* _Request_: From the first line to the last, output the entries exactly.

* _Stored data entries_:
⟨
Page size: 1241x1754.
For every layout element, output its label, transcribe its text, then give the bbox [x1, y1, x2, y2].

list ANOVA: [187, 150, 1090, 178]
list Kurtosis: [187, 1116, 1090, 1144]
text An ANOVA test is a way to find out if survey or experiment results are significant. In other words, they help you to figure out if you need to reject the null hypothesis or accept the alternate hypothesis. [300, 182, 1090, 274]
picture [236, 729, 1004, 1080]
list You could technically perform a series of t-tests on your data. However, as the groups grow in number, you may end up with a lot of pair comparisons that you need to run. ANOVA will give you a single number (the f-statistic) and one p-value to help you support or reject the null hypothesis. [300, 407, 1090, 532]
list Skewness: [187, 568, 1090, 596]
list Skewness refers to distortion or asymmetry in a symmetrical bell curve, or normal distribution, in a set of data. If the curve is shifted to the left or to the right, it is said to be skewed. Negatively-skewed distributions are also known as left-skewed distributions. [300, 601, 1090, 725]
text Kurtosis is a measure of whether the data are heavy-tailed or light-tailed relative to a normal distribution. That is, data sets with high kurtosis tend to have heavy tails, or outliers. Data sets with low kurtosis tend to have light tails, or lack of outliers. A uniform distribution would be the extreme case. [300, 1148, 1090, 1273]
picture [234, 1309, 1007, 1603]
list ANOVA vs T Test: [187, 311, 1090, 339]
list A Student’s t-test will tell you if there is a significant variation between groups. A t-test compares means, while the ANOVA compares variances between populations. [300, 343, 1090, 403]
⟩
* _Answer below_:
Page size: 1241x1754.
For every layout element, output its label, transcribe its text, then give the bbox [x1, y1, x2, y2].

list ANOVA: [187, 150, 1090, 178]
list Kurtosis: [187, 1116, 1090, 1144]
text An ANOVA test is a way to find out if survey or experiment results are significant. In other words, they help you to figure out if you need to reject the null hypothesis or accept the alternate hypothesis. [300, 182, 1090, 274]
picture [236, 729, 1004, 1080]
list You could technically perform a series of t-tests on your data. However, as the groups grow in number, you may end up with a lot of pair comparisons that you need to run. ANOVA will give you a single number (the f-statistic) and one p-value to help you support or reject the null hypothesis. [300, 407, 1090, 532]
list Skewness: [187, 568, 1090, 596]
list Skewness refers to distortion or asymmetry in a symmetrical bell curve, or normal distribution, in a set of data. If the curve is shifted to the left or to the right, it is said to be skewed. Negatively-skewed distributions are also known as left-skewed distributions. [300, 601, 1090, 725]
text Kurtosis is a measure of whether the data are heavy-tailed or light-tailed relative to a normal distribution. That is, data sets with high kurtosis tend to have heavy tails, or outliers. Data sets with low kurtosis tend to have light tails, or lack of outliers. A uniform distribution would be the extreme case. [300, 1148, 1090, 1273]
picture [234, 1309, 1007, 1603]
list ANOVA vs T Test: [187, 311, 1090, 339]
list A Student’s t-test will tell you if there is a significant variation between groups. A t-test compares means, while the ANOVA compares variances between populations. [300, 343, 1090, 403]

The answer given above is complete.